* _Çalışma görevi 1_: Metinden sonra gelen satırları baştan başlayarak "As read: 52.5; mph" ifadesini içeren satır da dahil olmak üzere yeniden yazın. Bu satırlarda "Column" yerine "Field" koyun, başka hiçbir şeyi değiştirmeyin.

* _Metin alıntısı_:
Sorumlusu Olmayan (!) Kazalara 1628’den Bir Örnek

Sizleri İsveç Kralı 2. Gustav Adolf’un 1625’te prestij için sipariş verdiği geminin daha ilk seferinde batmasıyla başlayan bir yolculuğa çıkaracağım. Kraliyet prestij projesinin fiyaskoyla sonlanmasına rağmen nasıl olup da bir türlü suçlusunun bulunamadığının hikayesi, geminin batmasından 333 sene sonra yürütülen muhteşem batık kurtarma çalışmasının ardından 1981 yılında yarışmayla yapılan bir müze binasında son bulacak.

* _Çalışma görevi 2_: Metne göre müze binası hangi yılda ve nasıl yapılmıştır?

* _Verilen satırlar_:
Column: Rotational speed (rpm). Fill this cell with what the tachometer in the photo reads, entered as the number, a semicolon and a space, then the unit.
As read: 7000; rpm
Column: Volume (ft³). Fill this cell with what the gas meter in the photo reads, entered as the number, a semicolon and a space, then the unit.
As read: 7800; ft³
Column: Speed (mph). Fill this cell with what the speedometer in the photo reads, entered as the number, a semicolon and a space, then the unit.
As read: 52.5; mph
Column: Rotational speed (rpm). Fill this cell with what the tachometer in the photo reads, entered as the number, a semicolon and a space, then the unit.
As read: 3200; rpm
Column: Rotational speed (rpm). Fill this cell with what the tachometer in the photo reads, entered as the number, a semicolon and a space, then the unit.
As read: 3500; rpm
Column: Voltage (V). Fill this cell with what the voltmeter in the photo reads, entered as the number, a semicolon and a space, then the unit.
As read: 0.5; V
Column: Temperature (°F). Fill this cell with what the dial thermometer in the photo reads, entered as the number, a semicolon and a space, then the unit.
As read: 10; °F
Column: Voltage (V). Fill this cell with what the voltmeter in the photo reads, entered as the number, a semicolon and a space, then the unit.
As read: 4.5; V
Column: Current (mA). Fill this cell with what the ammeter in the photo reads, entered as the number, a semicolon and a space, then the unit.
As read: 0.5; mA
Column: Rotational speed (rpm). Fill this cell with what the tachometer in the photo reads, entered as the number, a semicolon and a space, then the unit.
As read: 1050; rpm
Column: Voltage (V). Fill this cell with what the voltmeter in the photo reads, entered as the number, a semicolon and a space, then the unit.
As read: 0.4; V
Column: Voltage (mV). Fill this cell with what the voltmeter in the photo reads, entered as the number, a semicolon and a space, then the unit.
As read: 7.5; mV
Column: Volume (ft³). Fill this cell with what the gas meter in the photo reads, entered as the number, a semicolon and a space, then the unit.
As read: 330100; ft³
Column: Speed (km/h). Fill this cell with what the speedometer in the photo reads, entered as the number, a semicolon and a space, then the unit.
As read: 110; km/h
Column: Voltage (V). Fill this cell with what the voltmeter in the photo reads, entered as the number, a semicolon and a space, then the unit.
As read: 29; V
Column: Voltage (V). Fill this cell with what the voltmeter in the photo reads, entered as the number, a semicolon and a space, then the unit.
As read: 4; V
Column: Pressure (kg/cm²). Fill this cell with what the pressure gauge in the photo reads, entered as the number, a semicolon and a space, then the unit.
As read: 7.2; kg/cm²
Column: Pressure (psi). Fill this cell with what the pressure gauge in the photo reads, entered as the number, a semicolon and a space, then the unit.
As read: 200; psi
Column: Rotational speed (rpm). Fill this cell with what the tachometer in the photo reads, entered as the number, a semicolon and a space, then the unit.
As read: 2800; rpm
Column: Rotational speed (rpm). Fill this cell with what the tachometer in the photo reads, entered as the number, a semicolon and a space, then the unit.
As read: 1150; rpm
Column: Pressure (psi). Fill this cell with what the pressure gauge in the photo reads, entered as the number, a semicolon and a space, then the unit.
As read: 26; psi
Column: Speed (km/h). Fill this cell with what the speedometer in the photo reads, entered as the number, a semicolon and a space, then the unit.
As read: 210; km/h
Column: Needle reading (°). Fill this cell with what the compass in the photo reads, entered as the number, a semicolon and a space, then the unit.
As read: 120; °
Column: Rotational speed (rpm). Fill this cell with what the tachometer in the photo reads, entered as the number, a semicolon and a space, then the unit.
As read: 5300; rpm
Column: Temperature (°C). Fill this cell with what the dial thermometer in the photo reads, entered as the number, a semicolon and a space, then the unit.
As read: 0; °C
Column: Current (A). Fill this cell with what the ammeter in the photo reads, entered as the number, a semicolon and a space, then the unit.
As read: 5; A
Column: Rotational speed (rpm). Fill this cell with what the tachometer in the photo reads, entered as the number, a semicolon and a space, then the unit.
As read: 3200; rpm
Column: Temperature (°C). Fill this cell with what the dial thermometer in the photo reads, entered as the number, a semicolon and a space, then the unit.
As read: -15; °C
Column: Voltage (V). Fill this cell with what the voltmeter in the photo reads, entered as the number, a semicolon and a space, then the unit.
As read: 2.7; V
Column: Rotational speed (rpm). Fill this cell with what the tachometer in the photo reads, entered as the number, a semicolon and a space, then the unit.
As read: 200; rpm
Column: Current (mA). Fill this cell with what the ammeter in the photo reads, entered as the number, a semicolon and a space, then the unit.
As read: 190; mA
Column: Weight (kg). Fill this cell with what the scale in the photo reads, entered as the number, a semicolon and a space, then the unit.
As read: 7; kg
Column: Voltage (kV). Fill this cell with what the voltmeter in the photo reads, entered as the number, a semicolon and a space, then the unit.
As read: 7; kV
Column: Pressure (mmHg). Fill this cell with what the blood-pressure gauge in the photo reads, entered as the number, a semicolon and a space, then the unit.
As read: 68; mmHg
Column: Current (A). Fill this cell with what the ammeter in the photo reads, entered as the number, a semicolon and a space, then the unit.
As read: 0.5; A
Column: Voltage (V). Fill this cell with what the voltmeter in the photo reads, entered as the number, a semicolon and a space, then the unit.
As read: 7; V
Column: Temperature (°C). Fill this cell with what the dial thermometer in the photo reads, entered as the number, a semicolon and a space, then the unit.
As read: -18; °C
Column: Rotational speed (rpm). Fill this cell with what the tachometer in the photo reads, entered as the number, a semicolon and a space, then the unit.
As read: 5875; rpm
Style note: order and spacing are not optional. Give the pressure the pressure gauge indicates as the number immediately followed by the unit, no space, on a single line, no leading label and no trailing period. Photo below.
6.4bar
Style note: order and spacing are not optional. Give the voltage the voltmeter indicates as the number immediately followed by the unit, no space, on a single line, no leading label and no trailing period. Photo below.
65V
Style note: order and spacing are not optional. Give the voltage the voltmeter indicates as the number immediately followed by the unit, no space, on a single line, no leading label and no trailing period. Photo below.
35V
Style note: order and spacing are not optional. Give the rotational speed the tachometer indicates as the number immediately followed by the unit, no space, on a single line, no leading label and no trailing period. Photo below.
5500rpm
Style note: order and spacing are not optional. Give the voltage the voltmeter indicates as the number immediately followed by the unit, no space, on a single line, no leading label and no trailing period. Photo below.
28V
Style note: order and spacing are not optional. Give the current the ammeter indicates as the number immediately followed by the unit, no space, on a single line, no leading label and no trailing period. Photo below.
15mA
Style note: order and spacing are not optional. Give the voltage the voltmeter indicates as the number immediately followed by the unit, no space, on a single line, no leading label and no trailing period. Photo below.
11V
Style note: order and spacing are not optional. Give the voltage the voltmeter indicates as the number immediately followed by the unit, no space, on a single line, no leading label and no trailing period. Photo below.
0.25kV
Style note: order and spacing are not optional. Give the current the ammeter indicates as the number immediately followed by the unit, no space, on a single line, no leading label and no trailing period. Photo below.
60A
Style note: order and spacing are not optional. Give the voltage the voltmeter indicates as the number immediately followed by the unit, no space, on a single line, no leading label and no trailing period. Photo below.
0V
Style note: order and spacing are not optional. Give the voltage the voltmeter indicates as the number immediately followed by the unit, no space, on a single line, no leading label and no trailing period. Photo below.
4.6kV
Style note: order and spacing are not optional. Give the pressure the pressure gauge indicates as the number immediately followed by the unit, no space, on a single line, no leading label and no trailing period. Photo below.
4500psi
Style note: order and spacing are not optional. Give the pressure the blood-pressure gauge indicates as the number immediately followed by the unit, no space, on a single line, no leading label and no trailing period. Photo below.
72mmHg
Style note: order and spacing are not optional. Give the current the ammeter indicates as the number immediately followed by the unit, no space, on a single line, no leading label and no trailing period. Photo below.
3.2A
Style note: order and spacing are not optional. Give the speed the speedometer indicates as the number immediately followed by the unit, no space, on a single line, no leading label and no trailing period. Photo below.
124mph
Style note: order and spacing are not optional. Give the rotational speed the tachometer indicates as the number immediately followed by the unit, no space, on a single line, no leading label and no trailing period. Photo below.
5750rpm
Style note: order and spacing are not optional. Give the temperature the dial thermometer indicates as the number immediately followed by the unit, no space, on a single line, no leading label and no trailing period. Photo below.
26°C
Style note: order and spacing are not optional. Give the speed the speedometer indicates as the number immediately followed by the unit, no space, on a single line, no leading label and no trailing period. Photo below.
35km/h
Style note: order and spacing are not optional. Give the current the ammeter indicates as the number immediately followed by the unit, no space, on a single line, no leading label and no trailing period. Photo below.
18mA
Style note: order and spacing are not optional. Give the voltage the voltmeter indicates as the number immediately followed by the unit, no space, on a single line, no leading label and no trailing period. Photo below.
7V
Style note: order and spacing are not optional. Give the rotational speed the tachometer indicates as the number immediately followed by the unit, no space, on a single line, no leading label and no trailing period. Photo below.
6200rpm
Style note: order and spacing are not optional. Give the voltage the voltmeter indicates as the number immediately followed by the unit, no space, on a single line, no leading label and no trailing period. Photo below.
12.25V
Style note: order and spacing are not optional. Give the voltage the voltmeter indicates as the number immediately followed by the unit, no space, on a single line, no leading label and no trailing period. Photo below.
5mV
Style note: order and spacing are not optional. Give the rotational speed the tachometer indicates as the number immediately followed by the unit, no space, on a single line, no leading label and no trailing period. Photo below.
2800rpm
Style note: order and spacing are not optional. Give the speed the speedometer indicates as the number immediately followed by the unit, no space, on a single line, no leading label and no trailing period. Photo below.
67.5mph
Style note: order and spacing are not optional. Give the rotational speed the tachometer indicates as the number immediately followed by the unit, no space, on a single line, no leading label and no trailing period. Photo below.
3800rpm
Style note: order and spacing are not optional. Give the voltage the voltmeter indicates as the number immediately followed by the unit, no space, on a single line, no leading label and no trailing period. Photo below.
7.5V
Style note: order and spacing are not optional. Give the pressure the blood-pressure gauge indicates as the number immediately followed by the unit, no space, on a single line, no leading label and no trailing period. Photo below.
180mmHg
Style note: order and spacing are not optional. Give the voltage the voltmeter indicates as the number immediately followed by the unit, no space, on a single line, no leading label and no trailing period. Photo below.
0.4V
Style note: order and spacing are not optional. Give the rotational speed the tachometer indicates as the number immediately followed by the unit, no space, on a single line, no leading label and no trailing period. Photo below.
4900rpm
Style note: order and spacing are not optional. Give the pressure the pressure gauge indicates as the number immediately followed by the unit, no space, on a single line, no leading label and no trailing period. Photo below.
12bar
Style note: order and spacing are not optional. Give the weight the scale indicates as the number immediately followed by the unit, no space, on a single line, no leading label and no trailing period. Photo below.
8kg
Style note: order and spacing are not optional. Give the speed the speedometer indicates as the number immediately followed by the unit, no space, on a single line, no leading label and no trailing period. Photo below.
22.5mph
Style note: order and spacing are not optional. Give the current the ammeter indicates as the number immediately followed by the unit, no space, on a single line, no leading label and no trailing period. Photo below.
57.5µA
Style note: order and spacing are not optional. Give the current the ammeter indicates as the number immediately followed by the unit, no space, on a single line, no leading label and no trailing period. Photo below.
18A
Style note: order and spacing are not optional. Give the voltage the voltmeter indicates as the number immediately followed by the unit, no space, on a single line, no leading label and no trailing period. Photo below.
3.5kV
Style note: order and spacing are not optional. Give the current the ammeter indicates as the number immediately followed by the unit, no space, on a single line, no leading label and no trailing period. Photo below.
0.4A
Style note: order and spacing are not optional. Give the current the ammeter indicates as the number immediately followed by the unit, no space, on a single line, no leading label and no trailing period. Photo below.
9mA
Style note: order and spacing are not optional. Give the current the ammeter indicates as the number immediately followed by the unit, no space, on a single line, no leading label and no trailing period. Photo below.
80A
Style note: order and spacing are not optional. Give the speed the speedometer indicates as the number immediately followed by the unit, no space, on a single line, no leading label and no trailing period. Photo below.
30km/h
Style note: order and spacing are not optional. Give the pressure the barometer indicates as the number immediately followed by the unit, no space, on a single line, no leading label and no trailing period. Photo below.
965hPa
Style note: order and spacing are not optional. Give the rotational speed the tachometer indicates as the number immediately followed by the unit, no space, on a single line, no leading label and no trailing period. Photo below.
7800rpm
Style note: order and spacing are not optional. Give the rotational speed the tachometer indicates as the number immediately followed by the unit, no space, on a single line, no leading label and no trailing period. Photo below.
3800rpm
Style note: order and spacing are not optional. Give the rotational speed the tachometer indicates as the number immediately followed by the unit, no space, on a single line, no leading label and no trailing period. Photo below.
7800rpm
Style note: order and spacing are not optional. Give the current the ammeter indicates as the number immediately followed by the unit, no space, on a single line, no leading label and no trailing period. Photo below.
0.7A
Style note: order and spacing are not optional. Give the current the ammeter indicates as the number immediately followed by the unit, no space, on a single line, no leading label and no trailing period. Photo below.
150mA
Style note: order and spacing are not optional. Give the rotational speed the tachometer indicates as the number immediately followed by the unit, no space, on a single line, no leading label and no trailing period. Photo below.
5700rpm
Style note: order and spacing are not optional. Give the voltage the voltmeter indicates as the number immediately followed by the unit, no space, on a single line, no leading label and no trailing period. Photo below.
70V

* _Alıştırma yanıtı 1_:
Field: Rotational speed (rpm). Fill this cell with what the tachometer in the photo reads, entered as the number, a semicolon and a space, then the unit.
As read: 7000; rpm
Field: Volume (ft³). Fill this cell with what the gas meter in the photo reads, entered as the number, a semicolon and a space, then the unit.
As read: 7800; ft³
Field: Speed (mph). Fill this cell with what the speedometer in the photo reads, entered as the number, a semicolon and a space, then the unit.
As read: 52.5; mph

* _Alıştırma yanıtı 2_: 1981 yılında, yarışmayla yapılmıştır.